こんにちは、鮨を愛する鮨ブロガーのすしログ(@sushilog01)です。
2014年3月に東銀座にオープンされた鮨たかはしさん。
僕はオープン直後の5月に訪問させて頂いた事がありますが、2020年10月に日テレ系の「新・日本男児と中居」 のロケで再訪するという、奇縁に恵まれました。
そして、テレビのロケ訪問だけでは不礼かと思い、この度プライベートで再訪しました。
結果的に、オープン時の印象とはガラリと異なる内容になっていて、現代の東京の鮨を代表する味だと実感しました。
鮨たかはしの立地と雰囲気
鮨たかはしさんは銀座一丁目にあり、駅から至近の好立地にあります。
「二丁目寄りの一丁目」なので、銀座の中でも落ち着いたエリアです。
ビルの1階の、少し奥まった場所に暖簾が掛かっていて、店内はカウンター7席のみ。
2回転制で14名のみなので、プレミアムシート化しています。
席の間隔は広めなので、窮屈な感じは全くありません。
店内の照明は控えめで、鮨店としては珍しく温かみのある黄白色。
写真を撮る方は難しい色味なので、ホワイトバランスに要注意です(笑)
鮨たかはしの親方・高橋潤さんと仕事について
「鮨バブル」の現在でこそ若い方の独立が増えていますが、親方の高橋潤さんは先駆けであるように感じます。
高橋親方は、ミシュラン三ツ星でありながら訪問が困難なために星を返上して会員制に移行した「鮨さいとう」さんで修業された後、27歳で独立されました。
オープン直後に訪問した際には若々しく、初々しい雰囲気であった高橋親方も、激戦区・銀座で6年も経てば、親方の貫禄を纏っておられます。
色々な意味で「難しい」お客さんが多い銀座は、他の土地よりも人を鍛えるのかな…などと考えました。
だからこそ、銀座は今も昔も「鮨の聖地」なのかもしれません。
--------
▶ _理解度チェック_
• A. 本文の「高橋親方は、ミシュラン三ツ星でありながら」で始まる段落を、主な事実を残して箇条書きに書き直しなさい。
• B. 本文の「席の間隔は広めなので、窮屈な感じは全くありません。」から「方の貫禄を纏っておられます。」までを、両端を含めてそのまま書き写しなさい。

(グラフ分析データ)
--------
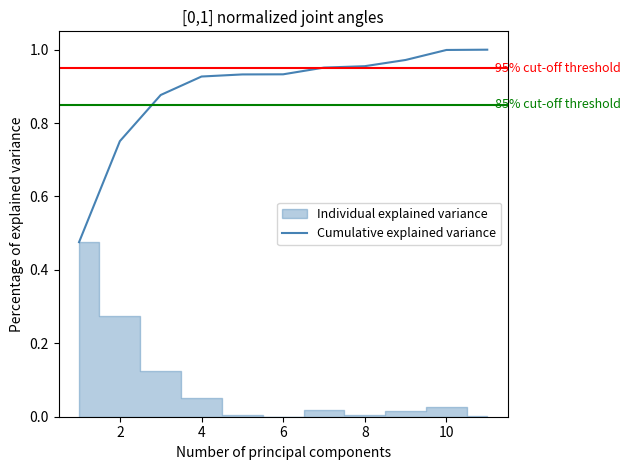

Is it true that Cumulative explained variance equals 0.7 at 10?

False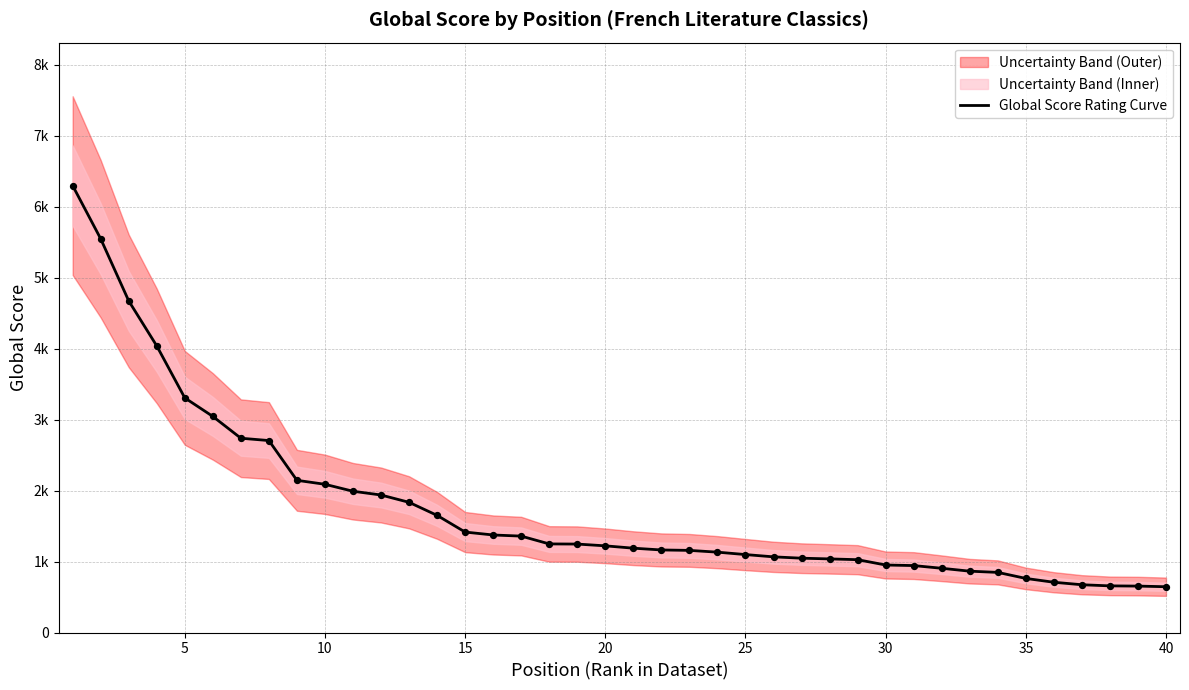

What is the ratio of the value at 35 to the value at 30?

0.8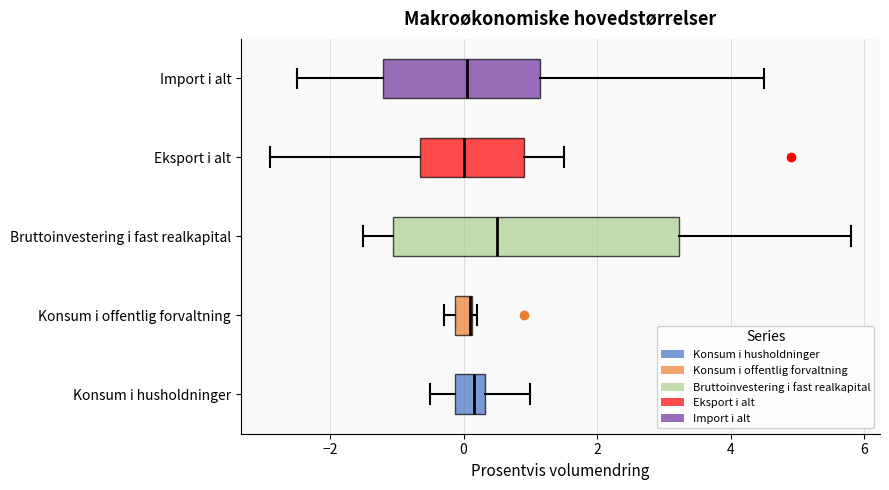

Where is the right edge of the box for Import i alt on the x-axis? The values are not printed on the chart, so give them approximately, as read against the axis.

1.2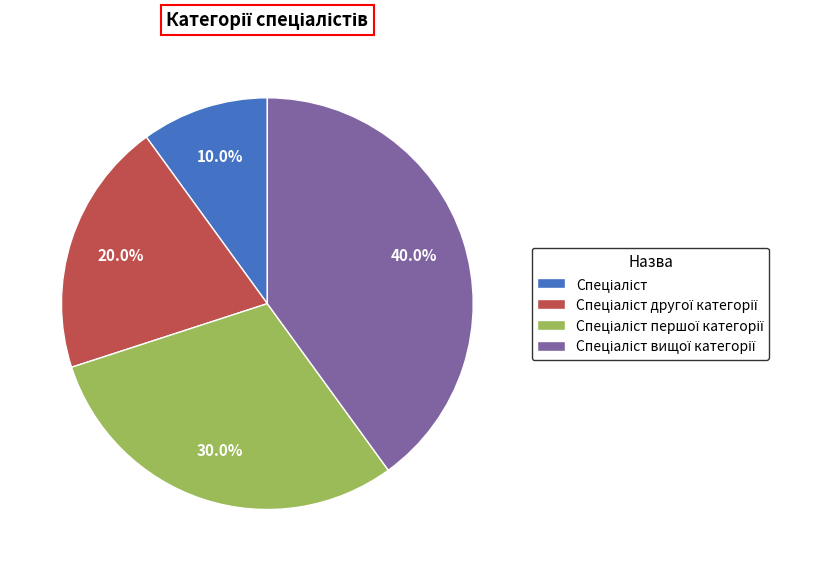

Is there any slice that represents more than half of the pie?

No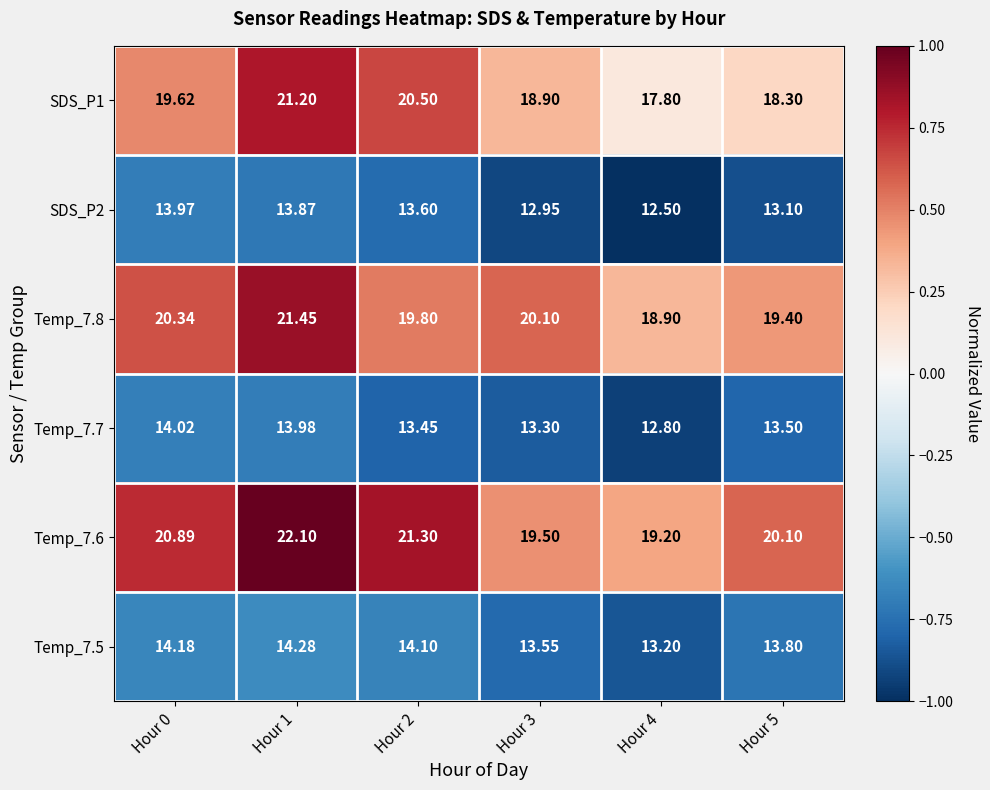

Is the value of Temp_7.6 at Hour 5 greater than the value of Temp_7.5 at Hour 2?

Yes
--------
▶ _解答_
• A.
- 高橋親方は「鮨さいとう」で修業した。
- 「鮨さいとう」はミシュラン三ツ星だったが、訪問が困難なために星を返上し、会員制に移行した。
- 高橋親方は修業の後、27歳で独立した。

• B.
席の間隔は広めなので、窮屈な感じは全くありません。
店内の照明は控えめで、鮨店としては珍しく温かみのある黄白色。
写真を撮る方は難しい色味なので、ホワイトバランスに要注意です(笑)
鮨たかはしの親方・高橋潤さんと仕事について
「鮨バブル」の現在でこそ若い方の独立が増えていますが、親方の高橋潤さんは先駆けであるように感じます。
高橋親方は、ミシュラン三ツ星でありながら訪問が困難なために星を返上して会員制に移行した「鮨さいとう」さんで修業された後、27歳で独立されました。
オープン直後に訪問した際には若々しく、初々しい雰囲気であった高橋親方も、激戦区・銀座で6年も経てば、親方の貫禄を纏っておられます。